It seems the more I try to understand the less I do.

My problem is
1- to undestand the way things really work
2- make sure that with a 1ms delay I will have enough to transfer my 256 bytes array into the EEPROM page array if I'm using the HSPLL setting with a 10MHz xtal.
As with the send file from hyperterminal I have no flow control I unfortunately have a fixed inter-character delay of, let's say, 1ms, this is the time I have to transfer my array of 256 byte to the serial eeprom buffer and then initiate a page write that can take up to 10ms but then I don't care bescause while the 256 next bytes are received by the usart, I can wait for the write to be finished.

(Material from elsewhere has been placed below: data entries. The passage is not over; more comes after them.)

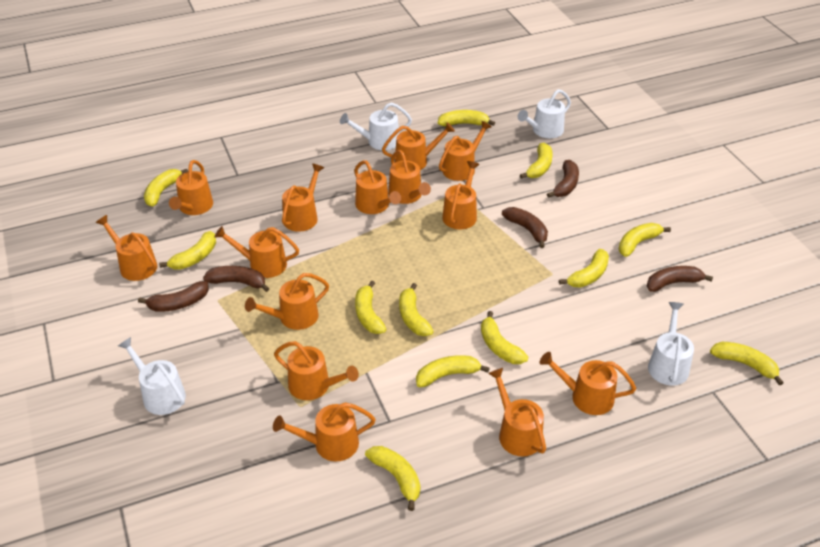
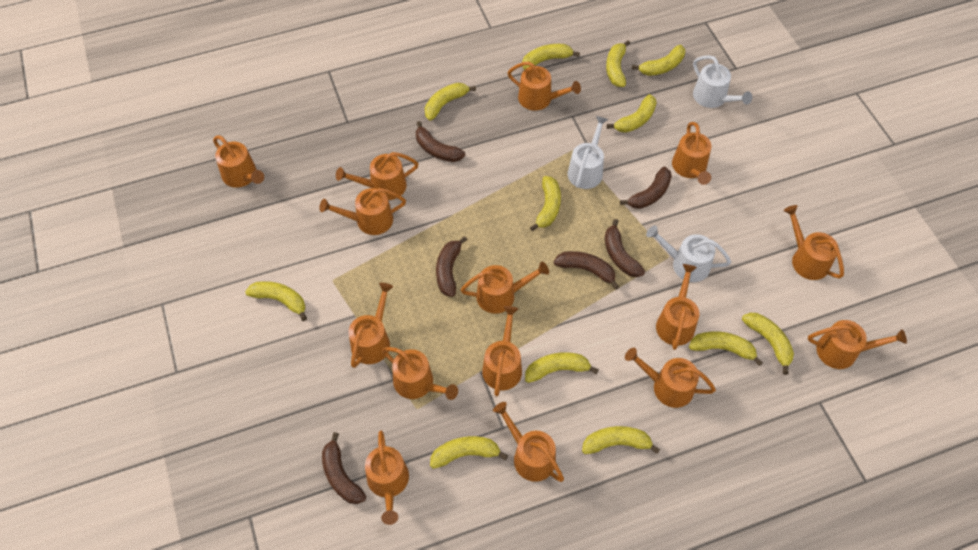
brown banana: [138,281,209,312] [203,266,270,292] [502,207,548,248] [547,160,579,198] [647,266,713,292] = 5 -> [322,432,366,504] [416,121,465,162] [436,236,467,297] [554,251,619,290] [605,219,645,277] [620,167,672,209] = 6
orange watering can: [96,215,157,281] [169,160,213,215] [214,226,299,278] [245,273,329,330] [273,402,376,462] [274,341,359,400] [282,164,324,232] [354,160,401,214] [382,122,455,170] [388,150,431,204] [439,121,492,181] [442,161,479,229] [488,368,546,456] [540,352,636,415] = 14 -> [213,135,264,188] [319,188,406,235] [336,152,419,200] [349,283,393,368] [365,430,409,525] [382,347,458,400] [460,262,549,314] [482,306,522,396] [493,402,564,482] [507,62,581,111] [625,348,716,408] [656,264,699,350] [672,122,712,185] [784,205,844,280] [808,320,907,369] = 15
white watering can: [118,337,186,415] [340,102,412,150] [518,89,571,138] [648,302,694,386] = 4 -> [568,116,608,189] [646,225,731,282] [693,55,752,108] = 3

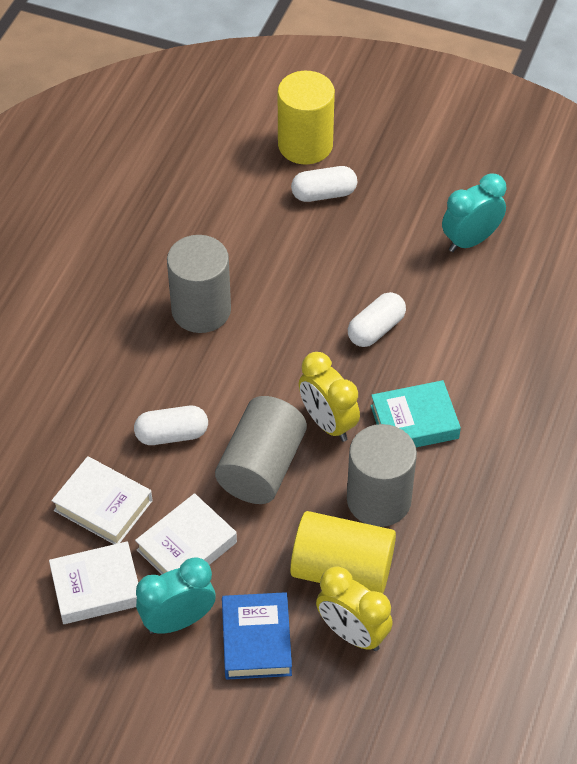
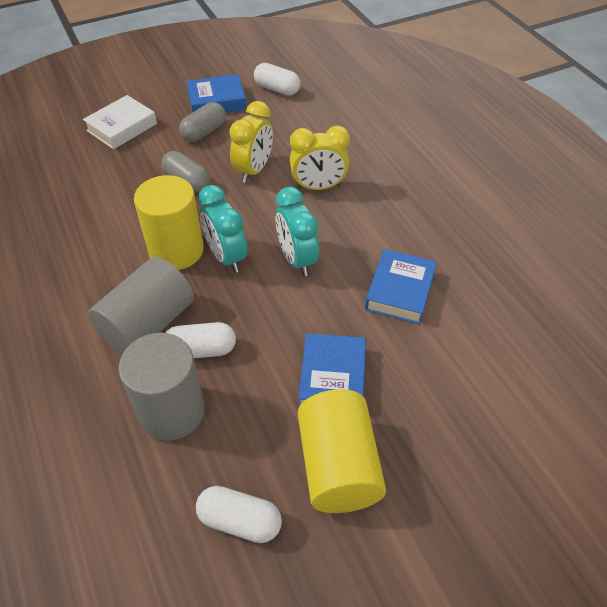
blue book: [222,592,292,680] = 1 -> [187,74,246,113] [299,333,366,406] [365,249,437,324] = 3
grey capsule: none = 0 -> [161,151,210,193] [179,102,226,142] = 2
grey cylinder: [167,235,231,333] [215,396,307,504] [347,424,417,527] = 3 -> [88,257,194,354] [119,333,205,441] = 2
turquoise book: [371,380,461,447] = 1 -> none = 0
white book: [49,541,138,624] [51,456,153,544] [135,493,237,574] = 3 -> [83,95,157,149] = 1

Norm did a project similar to mine (except he is using a 50MHz serial eeprom) and he is using flow control as he wrote a PC program to manage the character output.

My wish is to be able to transfer an pcm wave file to the eeprom then output is to a 16 bits dac. Timing seems somehow crucial in this project and this I need to understand.

Is there a way to know exactly how long it takes to transfer my 256 bytes array to the eeprom buffer?

You say:
"If you have a PIC with a 40mhz OSC, then the processor is running at FOSC/4, or 10mhz."
-> Then what is the PLL supposed to do. It should work as a clock multiplier so we get 40MHz out of a 10MHz xtal?